- _Task_:
Below are the entries to retype; reproduce each one exactly.

- _Records_:
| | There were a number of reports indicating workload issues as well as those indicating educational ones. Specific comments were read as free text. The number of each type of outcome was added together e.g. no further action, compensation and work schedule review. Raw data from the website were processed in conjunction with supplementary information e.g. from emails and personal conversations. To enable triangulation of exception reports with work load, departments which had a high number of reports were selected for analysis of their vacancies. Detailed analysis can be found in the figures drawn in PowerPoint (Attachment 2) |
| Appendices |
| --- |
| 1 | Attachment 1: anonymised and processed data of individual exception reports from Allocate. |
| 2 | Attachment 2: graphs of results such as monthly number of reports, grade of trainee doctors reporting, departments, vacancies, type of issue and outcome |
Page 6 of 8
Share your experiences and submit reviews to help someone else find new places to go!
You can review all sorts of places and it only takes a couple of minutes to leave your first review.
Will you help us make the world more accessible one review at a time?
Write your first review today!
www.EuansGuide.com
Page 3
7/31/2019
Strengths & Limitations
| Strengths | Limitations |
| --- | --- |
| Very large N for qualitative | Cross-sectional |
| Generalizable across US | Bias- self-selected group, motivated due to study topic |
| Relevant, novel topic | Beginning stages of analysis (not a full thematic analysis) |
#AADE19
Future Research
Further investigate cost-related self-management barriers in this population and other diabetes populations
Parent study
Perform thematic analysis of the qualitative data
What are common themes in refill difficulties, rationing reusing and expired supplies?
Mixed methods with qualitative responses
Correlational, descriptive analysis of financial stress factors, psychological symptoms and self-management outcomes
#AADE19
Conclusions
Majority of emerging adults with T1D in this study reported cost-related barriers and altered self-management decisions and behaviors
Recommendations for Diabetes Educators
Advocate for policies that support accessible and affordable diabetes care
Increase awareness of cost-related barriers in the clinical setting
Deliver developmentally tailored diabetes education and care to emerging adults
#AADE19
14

- _Response area_:
| | There were a number of reports indicating workload issues as well as those indicating educational ones. Specific comments were read as free text. The number of each type of outcome was added together e.g. no further action, compensation and work schedule review. Raw data from the website were processed in conjunction with supplementary information e.g. from emails and personal conversations. To enable triangulation of exception reports with work load, departments which had a high number of reports were selected for analysis of their vacancies. Detailed analysis can be found in the figures drawn in PowerPoint (Attachment 2) |
| Appendices |
| --- |
| 1 | Attachment 1: anonymised and processed data of individual exception reports from Allocate. |
| 2 | Attachment 2: graphs of results such as monthly number of reports, grade of trainee doctors reporting, departments, vacancies, type of issue and outcome |
Page 6 of 8
Share your experiences and submit reviews to help someone else find new places to go!
You can review all sorts of places and it only takes a couple of minutes to leave your first review.
Will you help us make the world more accessible one review at a time?
Write your first review today!
www.EuansGuide.com
Page 3
7/31/2019
Strengths & Limitations
| Strengths | Limitations |
| --- | --- |
| Very large N for qualitative | Cross-sectional |
| Generalizable across US | Bias- self-selected group, motivated due to study topic |
| Relevant, novel topic | Beginning stages of analysis (not a full thematic analysis) |
#AADE19
Future Research
Further investigate cost-related self-management barriers in this population and other diabetes populations
Parent study
Perform thematic analysis of the qualitative data
What are common themes in refill difficulties, rationing reusing and expired supplies?
Mixed methods with qualitative responses
Correlational, descriptive analysis of financial stress factors, psychological symptoms and self-management outcomes
#AADE19
Conclusions
Majority of emerging adults with T1D in this study reported cost-related barriers and altered self-management decisions and behaviors
Recommendations for Diabetes Educators
Advocate for policies that support accessible and affordable diabetes care
Increase awareness of cost-related barriers in the clinical setting
Deliver developmentally tailored diabetes education and care to emerging adults
#AADE19
14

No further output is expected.